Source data
_ _ _ _ _

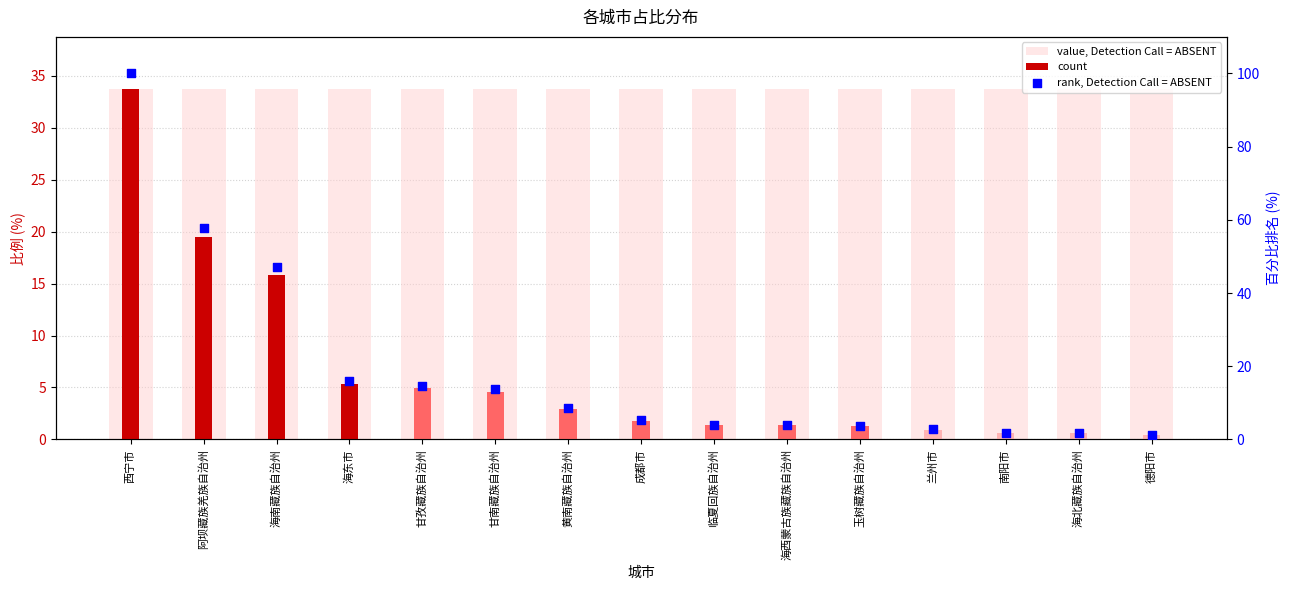

Is the value of value, Detection Call = ABSENT at 兰州市 greater than the value of count at 海北藏族自治州?

Yes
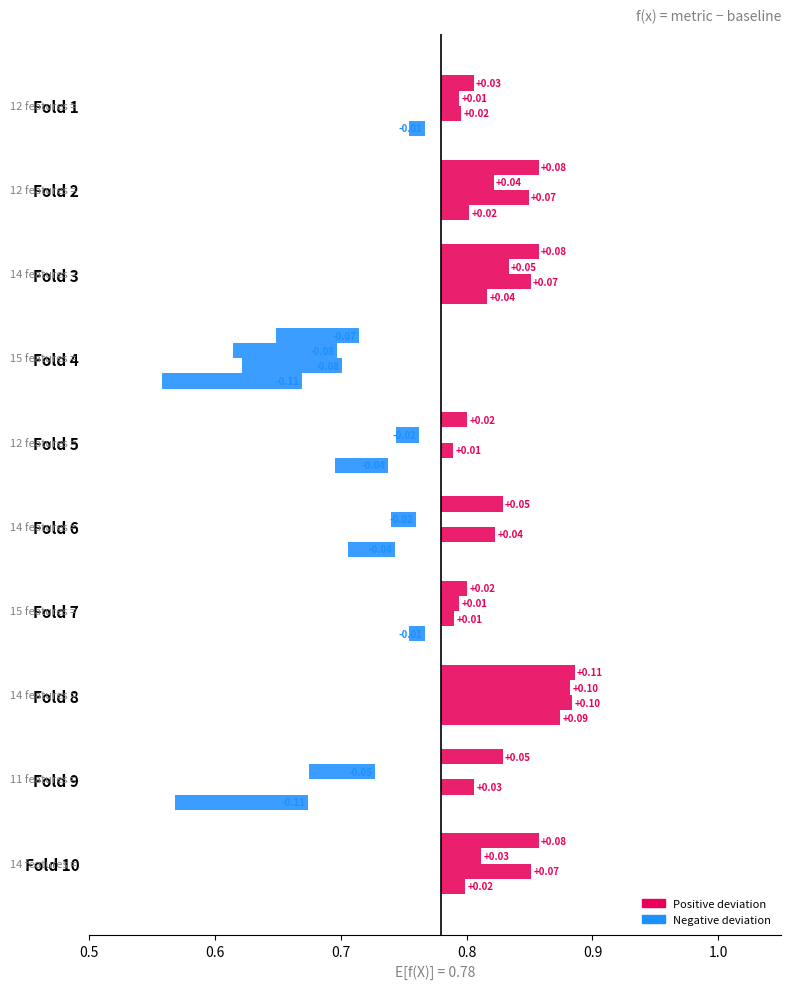

Where is g_mean nearest to the value 0?

Fold 1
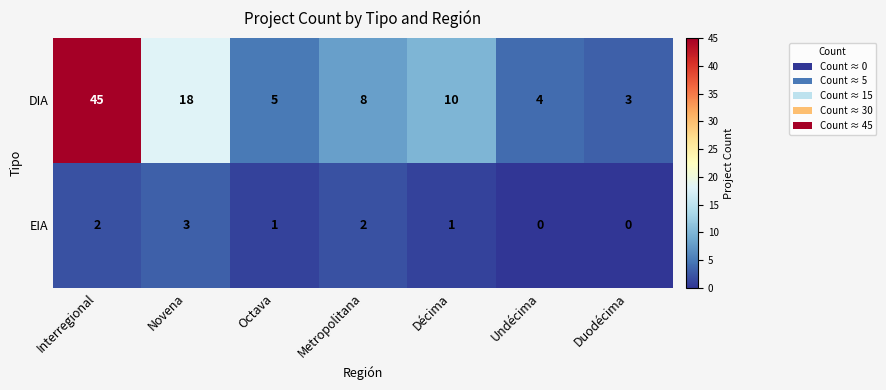

Reading left to right, what are all the values shown in this chart?

DIA: 45	18	5	8	10	4	3
EIA: 2	3	1	2	1	0	0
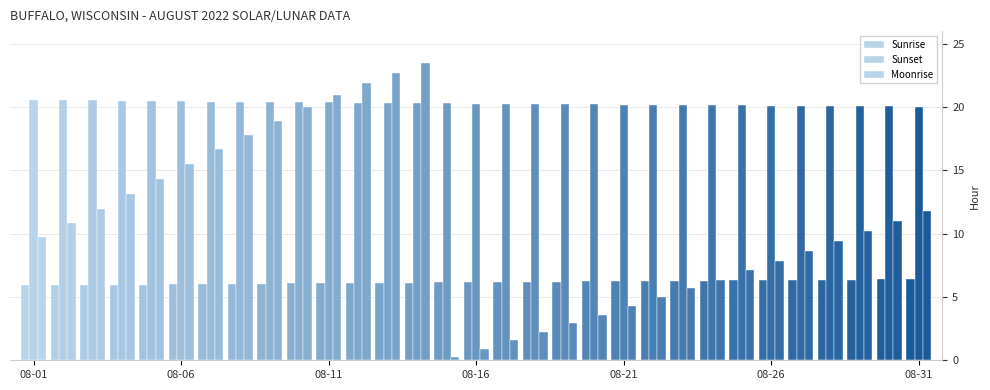

How many bars are there in total?

93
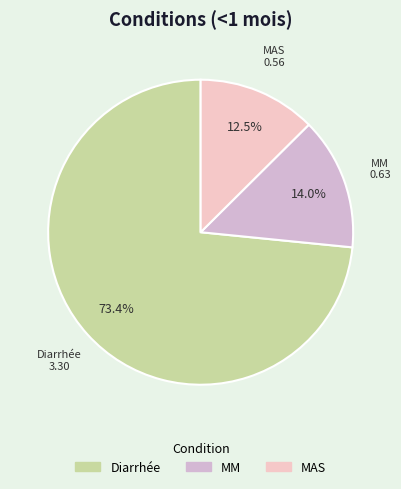

The Diarrhée slice represents 63% of the pie. True or false?

False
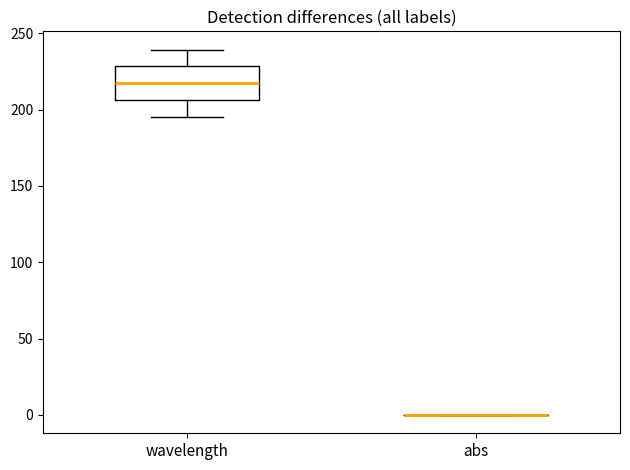

Where does the median line of the box for wavelength sit on the y-axis? The values are not printed on the chart, so give them approximately, as read against the axis.

215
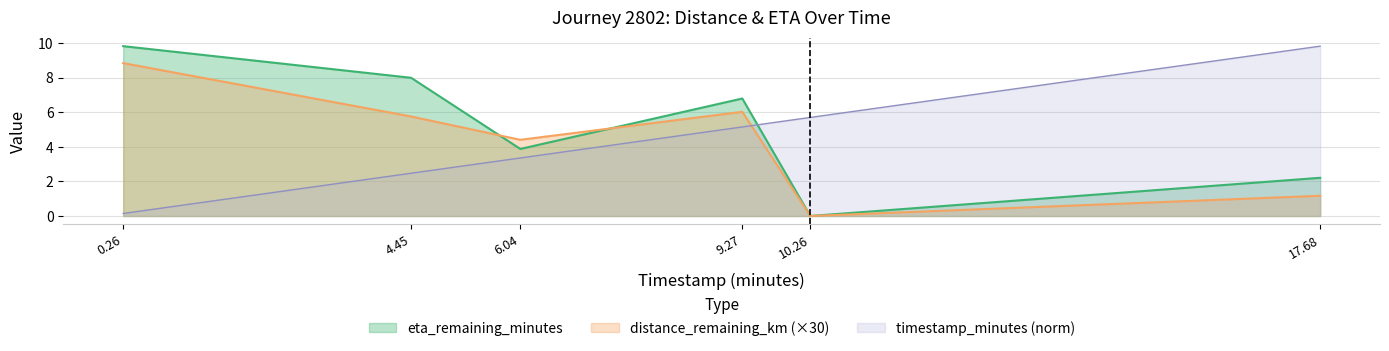

How many lines are shown in the chart?

3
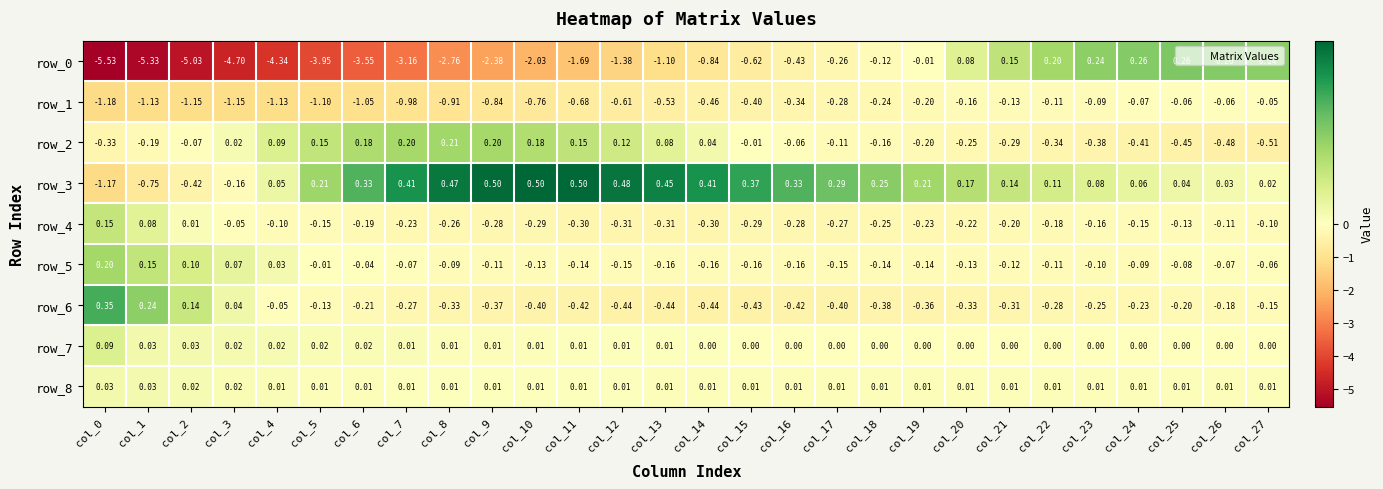

Is the value of row_4 at col_25 greater than the value of row_2 at col_3?

No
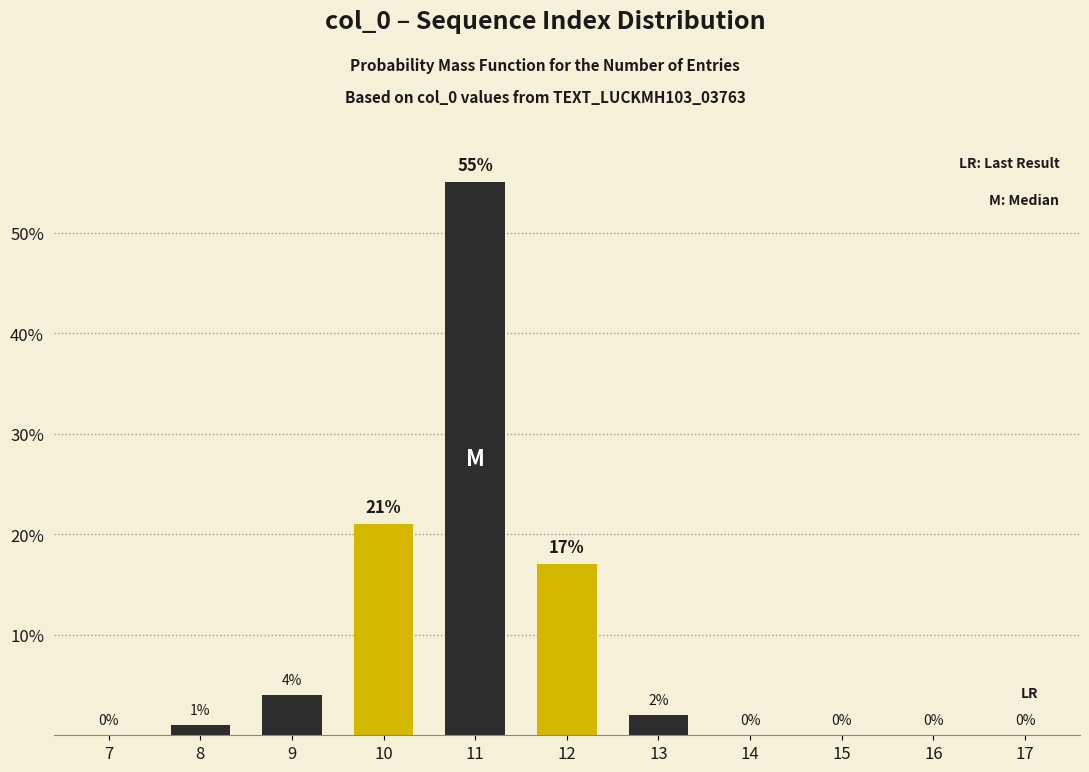

Reading right to left, what are all the values shown in this chart?

17=0	16=0	15=0	14=0	13=2	12=17	11=55	10=21	9=4	8=1	7=0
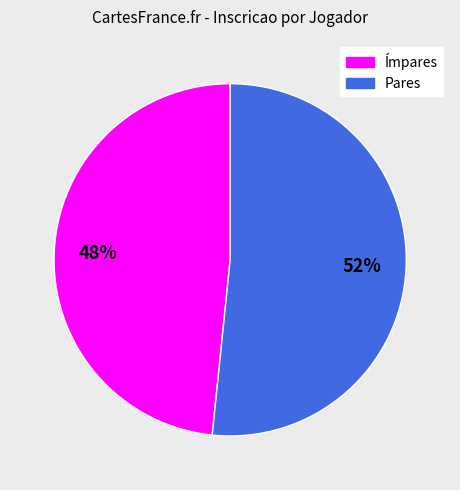

Is there a majority slice in this chart?

Yes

_ _ _ _ _

Copy the lines of the data verbatim, from the line containing "Reading right to" through the end of the data. Leave out the pictures.

Reading right to left, what are all the values shown in this chart?

17=0	16=0	15=0	14=0	13=2	12=17	11=55	10=21	9=4	8=1	7=0

Is there a majority slice in this chart?

Yes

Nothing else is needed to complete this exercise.